## SOURCE TEXT
------------------------------
I will stop reading there. We are looking again at verse 12. We looked at the phrase, “They are all gone out of the way,” in our last study. So this time we are going to look at the next phrase in Romans 3:12:
… they are together become unprofitable…
This is a word we are familiar with, as it is used in a couple of other places in the Bible. This Greek word translated as “unprofitable” is a compound word. It has the Alpha prefix that negates the other word, plus a word derived from Strong’s #5534, which comes from #5532. I think it is more helpful to look at the Greek word #5532 which is translated as “needful” or “necessity,” and could be understood as “useful.” Since it is negated, it literally means “not needful” or “not useful.” We can see that anyone that is not needful, or not useful, would be “unprofitable.”
Again, this word “unprofitable” is only found here, and it is Strong’s #889, but it has a related word, Strong’s #888, that we have seen elsewhere. For example, it says in Matthew 25:25:
And I was afraid, and went and hid thy talent in the earth: lo, there thou hast that is thine.
So the setting is that this is the parable of the talents, and the lord has returned to reckon with his servants to see how they have conducted themselves concerning the talents they were entrusted with. It goes on to say in Matthew 25:26-30:
His lord answered and said unto him, Thou wicked and slothful servant, thou knewest that I reap where I sowed not, and gather where I have not strawed: Thou oughtest therefore to have put my money to the exchangers, and then at my coming I should have received mine own with usury. Take therefore the talent from him, and give it unto him which hath ten talents. For unto every one that hath shall be given, and he shall have abundance: but from him that hath not shall be taken away even that which he hath. And cast ye the unprofitable servant into outer darkness: there shall be weeping and gnashing of teeth.
There was an unprofitable (not useful or not necessary) servant, and he was judged and cast into outer darkness where there is weeping and gnashing of teeth. We understand that the “talents” identify with the Word of God, the Gospel which is entrusted to the people of God, both the professed people of God and the true people of God. So when God comes, and He has come at this time, as we are living now in the Day of Judgment, and God is reckoning with His servants, which goes on over the course of the Judgment Day period. And God has determined that this particular servant is “unprofitable,” and we can see why; he did nothing with the talent. He did not multiply his talent, and there was no increase.
------------------------------
## DATASET CONTENT
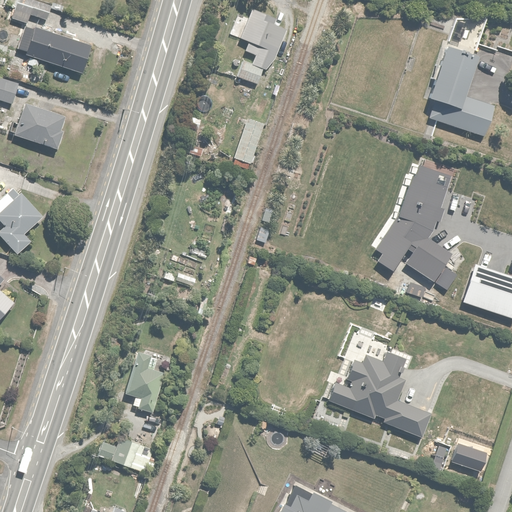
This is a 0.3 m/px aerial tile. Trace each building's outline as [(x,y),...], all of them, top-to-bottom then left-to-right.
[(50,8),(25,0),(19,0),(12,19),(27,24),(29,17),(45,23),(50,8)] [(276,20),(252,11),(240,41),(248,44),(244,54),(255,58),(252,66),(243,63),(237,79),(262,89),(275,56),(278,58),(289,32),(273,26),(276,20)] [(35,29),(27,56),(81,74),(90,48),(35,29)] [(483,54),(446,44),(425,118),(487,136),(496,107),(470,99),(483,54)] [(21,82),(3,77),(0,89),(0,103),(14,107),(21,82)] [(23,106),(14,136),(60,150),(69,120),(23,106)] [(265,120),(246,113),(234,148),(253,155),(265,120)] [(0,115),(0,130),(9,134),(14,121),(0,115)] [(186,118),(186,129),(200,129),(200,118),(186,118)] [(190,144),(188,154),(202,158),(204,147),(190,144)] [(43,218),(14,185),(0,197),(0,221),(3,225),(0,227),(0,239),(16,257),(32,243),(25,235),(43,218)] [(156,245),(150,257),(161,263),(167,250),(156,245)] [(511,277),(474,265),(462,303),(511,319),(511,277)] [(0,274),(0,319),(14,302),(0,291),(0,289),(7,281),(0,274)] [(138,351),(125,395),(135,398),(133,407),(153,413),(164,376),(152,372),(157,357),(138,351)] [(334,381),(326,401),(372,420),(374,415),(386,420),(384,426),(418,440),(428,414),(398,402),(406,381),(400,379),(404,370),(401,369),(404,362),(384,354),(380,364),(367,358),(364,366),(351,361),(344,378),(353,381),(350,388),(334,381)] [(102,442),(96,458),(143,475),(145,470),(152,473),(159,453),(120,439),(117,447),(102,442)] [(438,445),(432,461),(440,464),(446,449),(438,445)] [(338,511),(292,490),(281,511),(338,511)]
------------------------------
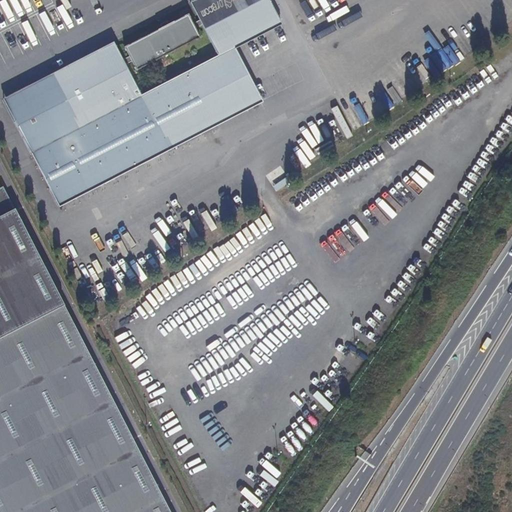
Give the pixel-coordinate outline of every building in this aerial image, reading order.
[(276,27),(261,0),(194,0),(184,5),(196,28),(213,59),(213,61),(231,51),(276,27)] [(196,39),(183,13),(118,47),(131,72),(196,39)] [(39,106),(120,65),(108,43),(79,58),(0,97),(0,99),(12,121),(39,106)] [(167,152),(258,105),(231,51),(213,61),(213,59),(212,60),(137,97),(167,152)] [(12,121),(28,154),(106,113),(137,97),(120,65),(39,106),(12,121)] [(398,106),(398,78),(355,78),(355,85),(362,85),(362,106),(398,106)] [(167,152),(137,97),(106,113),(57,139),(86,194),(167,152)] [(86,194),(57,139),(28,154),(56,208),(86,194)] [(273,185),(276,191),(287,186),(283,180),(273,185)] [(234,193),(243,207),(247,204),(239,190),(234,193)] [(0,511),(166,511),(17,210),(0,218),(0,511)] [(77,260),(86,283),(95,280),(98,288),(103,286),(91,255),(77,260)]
------------------------------
From the study of the word "unprofitable" above, reproduce word for word the portion starting with "Again, this word" and going on through "that is thine.".

## WRITTEN ANSWER
Again, this word “unprofitable” is only found here, and it is Strong’s #889, but it has a related word, Strong’s #888, that we have seen elsewhere. For example, it says in Matthew 25:25:
And I was afraid, and went and hid thy talent in the earth: lo, there thou hast that is thine.